Kürtlerin topraklarını ilhak ve işgal eden devlet yetkililerinin bu tür beyanatlar vermesi anlaşılır bir şeydir. Çünkü ortaya çıkacak bir Kürt statüsü, Ortadoğu’nun statükosunu tümden değiştirir. Bu nedenle, bölge devletlerin kendi aralarındaki çelişkiler ve çatışmalar, konu Kürtler olunca genellikle ikinci planda kalmaktadır.
Filistin’de son yıllarda ortaya çıkan Kürt karşıtlığı, sol-sosyalist gruplar dışında, tüm Filistin toplumuna sirayet etmiş durumdadır. Bu, Filistin’de yapılan sokak röportajlarında da çok net olarak görülmektedir. Bunun nedenlerini bir kaç başlık altında toplamak mümkün.
Birincisi, Filistin sol-sosyalist hareketinin zayıflığı ve bu alanda yeterince ideolojik mücadele verememesidir. İkincisi, Hamas ve benzeri örgütlerin sahip oldukları dinci ve milliyetçi ideolojinin yarattığı hegemonyadır. Üçüncüsü, Türkiye ile kurulan “duygusal” ilişkilerdir. (Aslında Türkiye, en büyük “duygusal” ilişkiyi İsrail ile kurmuştur. Ama Filistin’de bunun yeterince görülmediği anlaşılıyor ) Buna bir de AKP ile olan ideolojik-kültürel ortaklığı eklemek gerekiyor. Dördüncüsü, bir Kürt statüsünün bölgenin dengesini değiştireceğinin ve bu durumun İsrail üzerindeki Arap kuşatmasını hafifleteceğinin düşünülmesidir. Beşincisi, özellikle Suriye savaşı sırasında ortaya çıkan Rojava statüsü ve bu süreçte ABD ile kurulan konjonktürel ilişkilerdir. Altıncısı, Kürt hareketinin sol ve seküler değerlere sahip olmasıdır.

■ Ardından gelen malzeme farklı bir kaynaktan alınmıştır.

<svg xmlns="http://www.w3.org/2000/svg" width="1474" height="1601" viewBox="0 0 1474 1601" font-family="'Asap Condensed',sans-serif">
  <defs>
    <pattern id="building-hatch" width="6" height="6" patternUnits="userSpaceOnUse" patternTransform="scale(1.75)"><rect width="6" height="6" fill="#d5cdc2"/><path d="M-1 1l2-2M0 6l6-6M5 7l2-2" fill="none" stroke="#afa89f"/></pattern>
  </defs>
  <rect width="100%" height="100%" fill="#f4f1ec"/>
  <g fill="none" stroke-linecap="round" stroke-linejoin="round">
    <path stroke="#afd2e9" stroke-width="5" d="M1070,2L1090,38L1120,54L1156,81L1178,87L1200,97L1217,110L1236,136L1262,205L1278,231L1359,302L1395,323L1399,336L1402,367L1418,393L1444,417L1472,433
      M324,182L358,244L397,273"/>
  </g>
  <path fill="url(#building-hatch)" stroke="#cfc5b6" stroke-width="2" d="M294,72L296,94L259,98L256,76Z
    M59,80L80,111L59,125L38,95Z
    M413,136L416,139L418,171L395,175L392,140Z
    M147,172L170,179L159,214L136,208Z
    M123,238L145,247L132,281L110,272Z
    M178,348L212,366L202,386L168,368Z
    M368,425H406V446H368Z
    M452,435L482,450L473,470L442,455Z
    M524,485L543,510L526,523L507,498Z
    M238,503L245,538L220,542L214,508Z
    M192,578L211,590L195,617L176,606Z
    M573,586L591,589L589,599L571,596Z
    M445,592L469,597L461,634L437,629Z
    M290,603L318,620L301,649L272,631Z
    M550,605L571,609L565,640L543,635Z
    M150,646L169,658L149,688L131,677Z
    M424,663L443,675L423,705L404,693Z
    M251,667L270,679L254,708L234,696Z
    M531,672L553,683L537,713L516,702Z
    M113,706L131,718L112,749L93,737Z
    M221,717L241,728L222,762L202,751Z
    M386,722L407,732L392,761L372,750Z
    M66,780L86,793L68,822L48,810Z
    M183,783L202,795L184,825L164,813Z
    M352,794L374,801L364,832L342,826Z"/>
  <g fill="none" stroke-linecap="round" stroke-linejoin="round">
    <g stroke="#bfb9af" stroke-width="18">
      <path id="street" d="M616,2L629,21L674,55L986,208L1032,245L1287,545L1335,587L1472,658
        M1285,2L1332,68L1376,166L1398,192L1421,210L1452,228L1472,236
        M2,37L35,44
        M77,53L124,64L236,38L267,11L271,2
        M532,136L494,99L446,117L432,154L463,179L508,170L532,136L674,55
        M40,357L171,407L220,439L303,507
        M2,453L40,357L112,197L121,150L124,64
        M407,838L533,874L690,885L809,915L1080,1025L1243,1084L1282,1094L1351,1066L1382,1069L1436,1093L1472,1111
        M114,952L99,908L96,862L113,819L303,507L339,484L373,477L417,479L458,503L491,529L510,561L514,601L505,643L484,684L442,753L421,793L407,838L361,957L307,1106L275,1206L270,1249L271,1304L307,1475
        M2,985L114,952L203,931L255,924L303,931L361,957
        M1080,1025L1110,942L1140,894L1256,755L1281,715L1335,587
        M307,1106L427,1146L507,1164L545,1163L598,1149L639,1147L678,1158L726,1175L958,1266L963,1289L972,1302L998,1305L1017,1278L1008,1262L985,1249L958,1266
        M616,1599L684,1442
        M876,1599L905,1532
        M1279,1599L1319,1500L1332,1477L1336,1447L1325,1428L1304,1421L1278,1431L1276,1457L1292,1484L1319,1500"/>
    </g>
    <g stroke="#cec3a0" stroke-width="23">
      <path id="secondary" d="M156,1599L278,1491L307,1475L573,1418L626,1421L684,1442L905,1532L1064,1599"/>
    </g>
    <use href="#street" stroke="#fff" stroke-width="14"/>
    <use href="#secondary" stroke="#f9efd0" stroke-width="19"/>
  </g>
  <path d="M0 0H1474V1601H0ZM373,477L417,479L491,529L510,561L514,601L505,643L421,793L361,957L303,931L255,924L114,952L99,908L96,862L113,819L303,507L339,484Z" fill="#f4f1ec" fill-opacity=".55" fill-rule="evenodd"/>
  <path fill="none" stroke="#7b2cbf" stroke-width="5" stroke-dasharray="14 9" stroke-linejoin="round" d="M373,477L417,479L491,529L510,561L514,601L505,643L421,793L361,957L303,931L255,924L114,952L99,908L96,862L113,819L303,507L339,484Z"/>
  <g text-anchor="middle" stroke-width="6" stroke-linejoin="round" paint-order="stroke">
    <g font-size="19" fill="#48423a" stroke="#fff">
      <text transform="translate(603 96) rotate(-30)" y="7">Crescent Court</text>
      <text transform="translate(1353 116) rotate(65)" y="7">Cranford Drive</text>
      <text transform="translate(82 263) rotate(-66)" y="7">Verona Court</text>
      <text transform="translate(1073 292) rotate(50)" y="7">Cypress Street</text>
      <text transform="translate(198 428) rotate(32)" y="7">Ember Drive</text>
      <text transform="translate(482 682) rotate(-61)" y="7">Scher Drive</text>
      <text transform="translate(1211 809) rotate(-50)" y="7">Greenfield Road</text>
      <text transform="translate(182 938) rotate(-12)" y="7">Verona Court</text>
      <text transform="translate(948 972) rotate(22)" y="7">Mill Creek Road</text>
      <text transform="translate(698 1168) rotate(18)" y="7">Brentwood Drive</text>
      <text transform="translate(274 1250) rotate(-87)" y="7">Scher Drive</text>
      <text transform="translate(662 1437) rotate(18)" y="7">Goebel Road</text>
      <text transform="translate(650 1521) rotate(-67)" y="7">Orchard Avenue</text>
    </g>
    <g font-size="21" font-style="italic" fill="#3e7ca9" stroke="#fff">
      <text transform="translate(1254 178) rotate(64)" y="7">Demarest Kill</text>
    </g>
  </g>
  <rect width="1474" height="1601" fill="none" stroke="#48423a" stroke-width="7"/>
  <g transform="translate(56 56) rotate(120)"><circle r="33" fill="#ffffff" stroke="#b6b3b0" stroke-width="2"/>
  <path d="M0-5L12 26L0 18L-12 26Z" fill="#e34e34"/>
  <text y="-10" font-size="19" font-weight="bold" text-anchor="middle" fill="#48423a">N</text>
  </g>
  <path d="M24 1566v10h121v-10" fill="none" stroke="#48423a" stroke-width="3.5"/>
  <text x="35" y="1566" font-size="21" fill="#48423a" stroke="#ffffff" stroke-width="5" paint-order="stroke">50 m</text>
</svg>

Filistin yöneticilerinin tutumları ve Filistin kamuoyunda artan olumsuz yaklaşımlar, Kürt kamuoyunun tepkisini neden olmaktadır. Hatta İsrail’in yaptığı vahşet ve zulme “iyi oluyor” demeye varan reaksiyoner tutumlara kadar varmıştır. Ancak Kürt direniş hareketi geleneksel tutumunu sürdürmektedir, Yukarıdaki olumsuz örneklere, Hamas ve benzeri cihatçı grupların varlığına rağmen, Filistin davasının meşru olduğunu savunmaya, geçmişte kurulan ilişkilere büyük değer vermeye ve İsrail’in siyonist politikalarını eleştirmeye devam etmektedir.
Savunduğu sol değerler gereği tüm Ortadoğu halkları için demokratik konfederal program önermektedir.
Bu programın nesnellik kazanması önünde büyük engeller bulunmasına karşın, başta Kürt ve Filistin halkları olmak üzere tüm Ortadoğu halklarının çıkarına olduğunu ısrarla savunmaktadır.